Reproduce the following lines word for word, starting at the line that contains "scientific name: Eratigena duellica" and ending after the line that contains "order: Oxalidales".

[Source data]
+ + + +
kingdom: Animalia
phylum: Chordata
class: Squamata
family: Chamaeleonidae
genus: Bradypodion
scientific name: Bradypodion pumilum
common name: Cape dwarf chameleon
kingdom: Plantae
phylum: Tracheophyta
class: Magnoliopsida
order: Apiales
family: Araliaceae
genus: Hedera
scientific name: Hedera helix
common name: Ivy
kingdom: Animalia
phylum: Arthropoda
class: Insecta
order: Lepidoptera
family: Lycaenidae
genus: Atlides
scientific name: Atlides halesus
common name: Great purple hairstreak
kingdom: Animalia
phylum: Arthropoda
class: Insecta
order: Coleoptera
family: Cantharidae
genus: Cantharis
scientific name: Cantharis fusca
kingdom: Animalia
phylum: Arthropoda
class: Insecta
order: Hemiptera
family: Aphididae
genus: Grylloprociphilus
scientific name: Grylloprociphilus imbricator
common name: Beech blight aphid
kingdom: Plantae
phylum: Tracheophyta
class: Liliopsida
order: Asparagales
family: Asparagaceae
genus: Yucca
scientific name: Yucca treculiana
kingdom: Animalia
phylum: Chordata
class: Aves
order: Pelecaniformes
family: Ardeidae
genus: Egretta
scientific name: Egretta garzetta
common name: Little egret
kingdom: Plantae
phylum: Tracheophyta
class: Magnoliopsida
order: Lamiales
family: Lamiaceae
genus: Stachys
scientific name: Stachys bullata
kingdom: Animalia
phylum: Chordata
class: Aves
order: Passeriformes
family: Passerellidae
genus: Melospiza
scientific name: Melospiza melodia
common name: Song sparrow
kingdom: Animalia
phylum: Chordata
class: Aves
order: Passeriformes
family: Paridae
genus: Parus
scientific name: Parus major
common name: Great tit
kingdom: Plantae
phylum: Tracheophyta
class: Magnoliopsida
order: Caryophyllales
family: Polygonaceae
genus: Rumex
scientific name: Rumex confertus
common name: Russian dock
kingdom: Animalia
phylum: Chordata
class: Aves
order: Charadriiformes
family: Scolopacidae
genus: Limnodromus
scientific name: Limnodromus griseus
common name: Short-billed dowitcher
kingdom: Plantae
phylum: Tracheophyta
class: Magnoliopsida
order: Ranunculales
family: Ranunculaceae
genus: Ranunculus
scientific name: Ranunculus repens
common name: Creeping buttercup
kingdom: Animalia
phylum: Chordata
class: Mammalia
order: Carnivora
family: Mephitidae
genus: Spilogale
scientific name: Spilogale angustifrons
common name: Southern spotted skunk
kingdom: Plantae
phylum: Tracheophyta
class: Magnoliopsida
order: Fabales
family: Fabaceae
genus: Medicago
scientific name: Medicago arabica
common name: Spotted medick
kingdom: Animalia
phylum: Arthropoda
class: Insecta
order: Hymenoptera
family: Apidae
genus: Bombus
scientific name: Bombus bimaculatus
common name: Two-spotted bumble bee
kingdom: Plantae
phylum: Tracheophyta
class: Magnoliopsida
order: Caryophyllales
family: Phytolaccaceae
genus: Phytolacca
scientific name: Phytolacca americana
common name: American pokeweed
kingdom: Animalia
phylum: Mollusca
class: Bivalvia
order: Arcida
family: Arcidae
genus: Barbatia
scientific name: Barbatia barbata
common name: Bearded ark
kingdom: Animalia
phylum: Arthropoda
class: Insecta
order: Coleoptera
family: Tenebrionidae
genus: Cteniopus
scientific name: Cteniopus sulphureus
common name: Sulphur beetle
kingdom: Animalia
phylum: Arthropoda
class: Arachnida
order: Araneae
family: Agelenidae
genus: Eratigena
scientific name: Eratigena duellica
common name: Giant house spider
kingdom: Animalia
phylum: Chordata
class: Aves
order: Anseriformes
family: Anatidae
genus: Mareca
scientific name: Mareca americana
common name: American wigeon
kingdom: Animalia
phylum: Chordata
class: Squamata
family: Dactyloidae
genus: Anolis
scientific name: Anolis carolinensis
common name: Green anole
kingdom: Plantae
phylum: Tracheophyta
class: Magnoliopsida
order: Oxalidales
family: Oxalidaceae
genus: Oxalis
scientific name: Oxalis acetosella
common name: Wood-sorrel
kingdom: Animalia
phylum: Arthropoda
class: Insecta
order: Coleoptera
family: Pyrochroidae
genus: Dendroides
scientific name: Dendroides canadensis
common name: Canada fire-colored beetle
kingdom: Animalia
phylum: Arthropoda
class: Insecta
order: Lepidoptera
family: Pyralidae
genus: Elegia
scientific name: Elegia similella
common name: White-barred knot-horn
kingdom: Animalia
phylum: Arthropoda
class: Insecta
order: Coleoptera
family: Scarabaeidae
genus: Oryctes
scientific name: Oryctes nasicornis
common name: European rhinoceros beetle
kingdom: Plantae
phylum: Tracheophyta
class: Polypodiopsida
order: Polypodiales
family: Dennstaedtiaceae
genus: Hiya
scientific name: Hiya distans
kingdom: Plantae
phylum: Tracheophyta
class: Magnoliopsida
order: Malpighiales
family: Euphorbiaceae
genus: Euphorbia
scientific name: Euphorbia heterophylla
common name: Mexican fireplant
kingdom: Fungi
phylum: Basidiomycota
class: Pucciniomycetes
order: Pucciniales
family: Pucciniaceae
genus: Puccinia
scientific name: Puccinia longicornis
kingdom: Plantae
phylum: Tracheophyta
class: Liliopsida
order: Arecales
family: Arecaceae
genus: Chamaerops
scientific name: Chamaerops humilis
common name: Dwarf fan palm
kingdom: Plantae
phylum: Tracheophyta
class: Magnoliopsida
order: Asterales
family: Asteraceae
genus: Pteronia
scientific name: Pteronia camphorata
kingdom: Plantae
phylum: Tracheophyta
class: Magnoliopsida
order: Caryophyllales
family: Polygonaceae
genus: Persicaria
+ + + +
■ Reply to the task ■
scientific name: Eratigena duellica
common name: Giant house spider
kingdom: Animalia
phylum: Chordata
class: Aves
order: Anseriformes
family: Anatidae
genus: Mareca
scientific name: Mareca americana
common name: American wigeon
kingdom: Animalia
phylum: Chordata
class: Squamata
family: Dactyloidae
genus: Anolis
scientific name: Anolis carolinensis
common name: Green anole
kingdom: Plantae
phylum: Tracheophyta
class: Magnoliopsida
order: Oxalidales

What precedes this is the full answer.